TEXT BLOCK:
◆ ◆ ◆ ◆ ◆
If you’re like a lot of attorneys, one of the more significant sources of overwhelm in your law practice comes from the sheer volume of emails and other communications you have to process in the course of your day. In today’s episode, I’m sharing my recommendations for a communications design policy for creating better, more effective communications that will ultimately reduce the administrative overhead of dealing with email or Slack or Teams or other related tools.

And be sure to listen all the way through to the end because I’m giving you a downloadable template for creating your own communication policy and it’s prefilled with the recommendations from this episode. Ready to become a more agile attorney? Let’s go.

Welcome to The Agile Attorney podcast powered by Agile Attorney Consulting. I’m John Grant and I’ve spent the last decade helping lawyers and legal teams harness the tools of modern entrepreneurship to build practices that are profitable, scalable, and sustainable for themselves and their communities. Each episode I offer principles, practices, and other ideas to help legal professionals of all kinds be more agile in your legal practice.

Hello. Welcome back to The Agile Attorney podcast and welcome if this is your first time. So in today’s episode I’m going to try to tie together some elements from my last episode with Alex Devendra, talking about design and intentional design in your legal practice. And also the set of episodes that I did before that had to do with quality standards and policies as ways of improving things in your law firm. And specifically today I want to talk about how to design a better communication policy for your law firm in the form of an email policy or maybe a broader communications policy.

Now, I will admit, the number of podcasts, articles, LinkedIn stories, whatever, that have to do with writing better email could probably wrap around the globe a couple of 100 times if you stacked them end to end. It is a hot, hot topic. And yet it’s one that continues to plague people and maybe that’s why it’s such an evergreen topic, because it’s an evergreen problem. Email and communication in general is overwhelming in modern society And it’s probably overwhelming, at least in parts, of your law practice.

So I’m going to give you some of my tips and tricks that have been useful for me. And also things that have worked with a lot of my clients in terms of getting a better handle on email communication specifically. And the place I want to start is with the notion that the goal of communication design from my standpoint is to design more effective communication, which often leads to less overall communication. We want to actually reduce the volume of email that is coming through your systems by having better emails.
◆ ◆ ◆ ◆ ◆
PROBLEM SET:
[1] Answer these questions using the podcast transcript on law-firm communication policy:
(a) What does the host promise to those who listen to the end of the episode?
(b) Who was the host's guest in the previous episode?
(c) According to the host, what does more effective communication often lead to?
[2] Write the next passage of the podcast transcript on law-firm communication policy, beginning immediately after its final sentence.
The design file material plays no part in this work.

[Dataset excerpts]
◆ ◆ ◆ ◆ ◆
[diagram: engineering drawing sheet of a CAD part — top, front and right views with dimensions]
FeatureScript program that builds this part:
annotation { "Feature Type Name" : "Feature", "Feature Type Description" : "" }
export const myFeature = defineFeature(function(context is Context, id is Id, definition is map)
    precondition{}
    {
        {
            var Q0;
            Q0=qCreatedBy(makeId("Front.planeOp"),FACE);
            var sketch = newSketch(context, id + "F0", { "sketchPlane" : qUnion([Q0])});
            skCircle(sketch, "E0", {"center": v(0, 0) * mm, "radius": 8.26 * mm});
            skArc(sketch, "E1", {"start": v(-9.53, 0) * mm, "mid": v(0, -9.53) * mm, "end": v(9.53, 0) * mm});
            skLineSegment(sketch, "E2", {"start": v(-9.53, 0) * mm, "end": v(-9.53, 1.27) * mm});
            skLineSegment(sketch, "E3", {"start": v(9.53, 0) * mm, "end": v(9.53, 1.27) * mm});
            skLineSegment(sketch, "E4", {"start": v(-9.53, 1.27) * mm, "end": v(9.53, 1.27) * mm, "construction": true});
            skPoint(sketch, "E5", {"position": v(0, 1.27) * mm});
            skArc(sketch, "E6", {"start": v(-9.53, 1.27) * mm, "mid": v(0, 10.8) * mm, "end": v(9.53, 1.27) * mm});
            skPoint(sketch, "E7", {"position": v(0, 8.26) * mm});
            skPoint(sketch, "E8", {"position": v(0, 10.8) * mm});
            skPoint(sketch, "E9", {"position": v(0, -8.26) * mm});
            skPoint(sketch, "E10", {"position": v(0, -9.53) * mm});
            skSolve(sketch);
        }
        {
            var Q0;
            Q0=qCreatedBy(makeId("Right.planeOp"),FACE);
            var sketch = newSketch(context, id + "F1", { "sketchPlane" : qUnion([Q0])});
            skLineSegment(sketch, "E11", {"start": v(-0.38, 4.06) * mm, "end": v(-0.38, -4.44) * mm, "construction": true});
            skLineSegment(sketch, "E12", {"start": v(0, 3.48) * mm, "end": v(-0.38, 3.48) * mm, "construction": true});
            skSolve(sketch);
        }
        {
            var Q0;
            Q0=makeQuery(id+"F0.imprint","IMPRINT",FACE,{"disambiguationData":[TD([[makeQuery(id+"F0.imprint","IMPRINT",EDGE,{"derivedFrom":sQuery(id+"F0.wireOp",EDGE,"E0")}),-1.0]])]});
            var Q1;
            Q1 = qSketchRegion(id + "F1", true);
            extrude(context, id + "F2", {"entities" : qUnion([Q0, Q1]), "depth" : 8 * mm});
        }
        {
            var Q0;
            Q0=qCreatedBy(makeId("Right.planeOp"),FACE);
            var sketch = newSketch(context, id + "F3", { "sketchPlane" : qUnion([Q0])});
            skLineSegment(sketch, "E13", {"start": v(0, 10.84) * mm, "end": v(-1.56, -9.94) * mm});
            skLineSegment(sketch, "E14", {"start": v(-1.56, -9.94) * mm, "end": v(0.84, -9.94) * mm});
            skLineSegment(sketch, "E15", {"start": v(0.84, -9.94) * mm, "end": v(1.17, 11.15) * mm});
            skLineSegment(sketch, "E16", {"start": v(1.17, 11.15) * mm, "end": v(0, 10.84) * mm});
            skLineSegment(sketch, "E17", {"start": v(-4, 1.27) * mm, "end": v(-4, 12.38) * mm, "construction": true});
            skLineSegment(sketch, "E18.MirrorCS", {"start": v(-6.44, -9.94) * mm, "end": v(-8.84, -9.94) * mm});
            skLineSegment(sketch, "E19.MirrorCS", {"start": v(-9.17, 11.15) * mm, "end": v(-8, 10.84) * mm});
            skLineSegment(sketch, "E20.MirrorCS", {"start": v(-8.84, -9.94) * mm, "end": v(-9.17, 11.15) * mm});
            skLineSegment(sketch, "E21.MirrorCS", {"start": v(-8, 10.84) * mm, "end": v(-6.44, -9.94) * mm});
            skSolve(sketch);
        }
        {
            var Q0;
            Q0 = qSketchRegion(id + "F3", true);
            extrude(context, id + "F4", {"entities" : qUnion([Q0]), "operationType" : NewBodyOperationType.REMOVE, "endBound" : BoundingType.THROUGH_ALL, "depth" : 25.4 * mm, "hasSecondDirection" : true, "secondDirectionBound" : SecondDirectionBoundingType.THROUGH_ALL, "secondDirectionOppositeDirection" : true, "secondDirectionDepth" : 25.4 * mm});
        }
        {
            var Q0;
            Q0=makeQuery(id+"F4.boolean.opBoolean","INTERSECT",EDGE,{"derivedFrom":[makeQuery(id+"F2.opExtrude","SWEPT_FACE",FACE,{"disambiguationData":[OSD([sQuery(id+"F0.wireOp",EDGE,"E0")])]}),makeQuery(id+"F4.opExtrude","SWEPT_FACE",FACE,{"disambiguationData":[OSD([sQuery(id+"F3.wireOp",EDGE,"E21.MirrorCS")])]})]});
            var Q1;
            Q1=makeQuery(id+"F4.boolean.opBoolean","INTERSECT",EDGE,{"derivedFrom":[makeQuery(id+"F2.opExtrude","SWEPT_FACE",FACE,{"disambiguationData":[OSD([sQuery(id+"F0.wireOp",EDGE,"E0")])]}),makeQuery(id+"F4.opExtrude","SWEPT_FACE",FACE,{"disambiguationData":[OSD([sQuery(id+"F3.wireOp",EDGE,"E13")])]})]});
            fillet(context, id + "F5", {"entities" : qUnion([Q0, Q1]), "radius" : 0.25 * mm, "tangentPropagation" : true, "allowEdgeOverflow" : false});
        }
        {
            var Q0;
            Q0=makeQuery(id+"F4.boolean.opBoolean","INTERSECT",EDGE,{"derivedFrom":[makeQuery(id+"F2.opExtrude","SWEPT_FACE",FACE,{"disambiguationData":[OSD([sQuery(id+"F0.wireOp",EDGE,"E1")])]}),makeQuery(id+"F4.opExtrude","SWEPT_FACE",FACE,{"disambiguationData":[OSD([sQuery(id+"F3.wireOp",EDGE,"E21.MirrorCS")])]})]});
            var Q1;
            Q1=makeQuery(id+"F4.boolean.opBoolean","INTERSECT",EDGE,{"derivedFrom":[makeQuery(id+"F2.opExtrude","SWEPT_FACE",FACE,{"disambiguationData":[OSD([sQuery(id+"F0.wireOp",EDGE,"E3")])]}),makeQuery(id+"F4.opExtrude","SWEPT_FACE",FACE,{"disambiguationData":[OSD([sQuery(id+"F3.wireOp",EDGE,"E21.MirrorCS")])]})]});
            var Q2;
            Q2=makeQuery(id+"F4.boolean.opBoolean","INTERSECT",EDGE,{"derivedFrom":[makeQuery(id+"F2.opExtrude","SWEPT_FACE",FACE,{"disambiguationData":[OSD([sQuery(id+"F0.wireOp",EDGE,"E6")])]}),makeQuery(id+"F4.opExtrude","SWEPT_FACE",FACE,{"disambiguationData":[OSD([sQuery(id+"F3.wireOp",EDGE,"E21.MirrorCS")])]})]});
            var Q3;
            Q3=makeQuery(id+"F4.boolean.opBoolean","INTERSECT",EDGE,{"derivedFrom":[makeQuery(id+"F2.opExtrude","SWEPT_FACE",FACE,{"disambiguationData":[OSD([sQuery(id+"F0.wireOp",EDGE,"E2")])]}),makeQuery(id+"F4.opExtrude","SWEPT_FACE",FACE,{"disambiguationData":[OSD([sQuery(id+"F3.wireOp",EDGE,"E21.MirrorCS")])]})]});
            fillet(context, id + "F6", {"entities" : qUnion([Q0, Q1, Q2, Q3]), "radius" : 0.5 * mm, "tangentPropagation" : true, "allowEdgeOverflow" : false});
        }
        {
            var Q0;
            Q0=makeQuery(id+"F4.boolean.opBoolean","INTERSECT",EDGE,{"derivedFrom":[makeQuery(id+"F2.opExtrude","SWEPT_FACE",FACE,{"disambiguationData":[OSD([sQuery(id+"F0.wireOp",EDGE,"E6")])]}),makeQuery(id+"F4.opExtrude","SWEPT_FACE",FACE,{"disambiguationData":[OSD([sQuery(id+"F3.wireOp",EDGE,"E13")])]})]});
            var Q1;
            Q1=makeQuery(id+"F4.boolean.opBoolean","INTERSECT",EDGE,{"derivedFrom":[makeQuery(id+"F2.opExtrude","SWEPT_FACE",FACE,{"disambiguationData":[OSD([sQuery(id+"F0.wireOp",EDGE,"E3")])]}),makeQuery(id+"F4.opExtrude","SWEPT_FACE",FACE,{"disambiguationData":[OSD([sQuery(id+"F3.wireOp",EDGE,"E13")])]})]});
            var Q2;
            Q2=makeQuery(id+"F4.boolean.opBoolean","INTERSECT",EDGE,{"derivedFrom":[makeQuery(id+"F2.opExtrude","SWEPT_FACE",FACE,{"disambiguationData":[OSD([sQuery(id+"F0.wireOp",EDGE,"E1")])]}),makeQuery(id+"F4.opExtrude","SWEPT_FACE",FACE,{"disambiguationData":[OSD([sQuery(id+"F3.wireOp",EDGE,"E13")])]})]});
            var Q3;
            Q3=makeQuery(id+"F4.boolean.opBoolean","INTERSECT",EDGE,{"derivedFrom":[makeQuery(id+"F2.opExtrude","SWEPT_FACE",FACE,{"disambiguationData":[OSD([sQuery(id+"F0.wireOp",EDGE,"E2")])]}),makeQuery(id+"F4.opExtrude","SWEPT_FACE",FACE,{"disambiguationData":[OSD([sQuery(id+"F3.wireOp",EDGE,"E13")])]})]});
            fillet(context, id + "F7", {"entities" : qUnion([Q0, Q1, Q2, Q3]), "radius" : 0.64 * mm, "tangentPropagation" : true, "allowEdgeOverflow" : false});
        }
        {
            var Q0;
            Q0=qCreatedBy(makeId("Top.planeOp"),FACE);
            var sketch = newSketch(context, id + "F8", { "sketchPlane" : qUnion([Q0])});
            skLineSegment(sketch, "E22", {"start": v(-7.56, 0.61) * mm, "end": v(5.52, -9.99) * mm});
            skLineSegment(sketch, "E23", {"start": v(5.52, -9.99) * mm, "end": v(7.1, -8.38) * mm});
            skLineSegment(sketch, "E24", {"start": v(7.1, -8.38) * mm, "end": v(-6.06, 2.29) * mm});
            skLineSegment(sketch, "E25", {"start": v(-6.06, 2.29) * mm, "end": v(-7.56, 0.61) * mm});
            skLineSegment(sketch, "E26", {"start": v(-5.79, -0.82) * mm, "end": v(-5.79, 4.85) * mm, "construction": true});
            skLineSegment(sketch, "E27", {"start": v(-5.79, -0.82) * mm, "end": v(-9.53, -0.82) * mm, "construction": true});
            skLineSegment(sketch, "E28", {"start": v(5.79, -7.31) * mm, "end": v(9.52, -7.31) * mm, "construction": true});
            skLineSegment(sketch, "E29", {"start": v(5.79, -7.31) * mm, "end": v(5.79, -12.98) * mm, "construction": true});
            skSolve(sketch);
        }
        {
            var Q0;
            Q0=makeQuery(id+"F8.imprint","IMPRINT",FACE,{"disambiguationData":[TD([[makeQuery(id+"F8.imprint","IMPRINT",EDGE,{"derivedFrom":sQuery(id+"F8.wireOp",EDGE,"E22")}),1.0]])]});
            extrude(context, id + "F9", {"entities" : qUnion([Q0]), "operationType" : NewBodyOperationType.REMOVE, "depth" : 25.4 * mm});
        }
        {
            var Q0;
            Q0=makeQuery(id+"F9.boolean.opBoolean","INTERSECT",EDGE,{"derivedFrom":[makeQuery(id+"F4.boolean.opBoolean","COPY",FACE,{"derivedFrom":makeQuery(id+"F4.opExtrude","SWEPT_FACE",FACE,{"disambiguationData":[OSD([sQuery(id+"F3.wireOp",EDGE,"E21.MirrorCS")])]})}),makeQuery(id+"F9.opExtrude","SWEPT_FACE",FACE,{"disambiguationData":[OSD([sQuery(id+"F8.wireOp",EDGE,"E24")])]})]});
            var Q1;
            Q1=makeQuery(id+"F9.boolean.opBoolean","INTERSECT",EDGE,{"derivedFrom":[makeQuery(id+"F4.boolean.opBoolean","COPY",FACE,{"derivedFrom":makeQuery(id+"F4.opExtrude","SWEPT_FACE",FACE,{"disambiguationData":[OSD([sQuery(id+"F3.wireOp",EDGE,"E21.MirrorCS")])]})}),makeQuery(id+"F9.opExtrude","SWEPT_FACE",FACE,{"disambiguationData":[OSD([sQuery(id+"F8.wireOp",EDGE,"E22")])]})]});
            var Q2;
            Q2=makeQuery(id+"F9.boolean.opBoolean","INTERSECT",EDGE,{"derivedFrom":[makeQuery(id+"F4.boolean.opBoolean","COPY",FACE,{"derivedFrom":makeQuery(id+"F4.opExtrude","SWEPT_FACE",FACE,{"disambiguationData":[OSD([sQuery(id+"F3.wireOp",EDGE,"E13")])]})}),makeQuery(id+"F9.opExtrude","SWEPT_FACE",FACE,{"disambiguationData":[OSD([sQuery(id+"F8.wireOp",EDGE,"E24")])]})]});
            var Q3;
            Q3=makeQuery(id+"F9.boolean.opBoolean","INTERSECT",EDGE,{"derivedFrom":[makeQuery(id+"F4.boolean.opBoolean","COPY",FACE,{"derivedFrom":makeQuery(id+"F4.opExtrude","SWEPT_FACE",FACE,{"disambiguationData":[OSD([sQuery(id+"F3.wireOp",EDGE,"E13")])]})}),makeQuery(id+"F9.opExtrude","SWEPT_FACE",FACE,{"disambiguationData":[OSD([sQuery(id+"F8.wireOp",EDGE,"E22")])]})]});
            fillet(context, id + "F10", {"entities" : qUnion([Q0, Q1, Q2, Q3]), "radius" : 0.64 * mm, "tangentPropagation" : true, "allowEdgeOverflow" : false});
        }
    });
◆ ◆ ◆ ◆ ◆
ANSWERS TO THE PROBLEMS:
[1]
(a) A downloadable template for creating their own communication policy, prefilled with the episode's recommendations.
(b) Alex Devendra.
(c) Less overall communication.

[2]
Now, I’m mostly going to be talking about email, but a lot of what I’m going to say here can apply to Slack, Teams, whatever other real time messaging you might be using within your team. And I’m going to say I’m not a huge fan of some of those tools. I know people really like them, and I understand why. But I also think that even more than email, Slack and Teams have the ability to create a lot of distraction.

And we think they’re solving a problem, and they are. They’re solving one problem really well, which is this problem with email where it forks into these multiple reply threads. when multiple people reply at different times and on different timelines and it becomes this really big challenge to follow the thread or find the thread in a complex email chain. And Slack and Teams solve for that by creating a sort of single threaded message. But in doing that, they can exacerbate the interruptive nature of emails unless you’re really good about using do not disturb or sort of other tools like that.

And part of why they’re so good at grabbing your attention is that your communications with other people are this this paradox. It’s absolutely necessary for getting things done in a multi person or multi team situation. But because we’re social creatures and we’re wired to crave communication, it’s got this inherent ability to hijack our attention, like practically nothing else on the planet.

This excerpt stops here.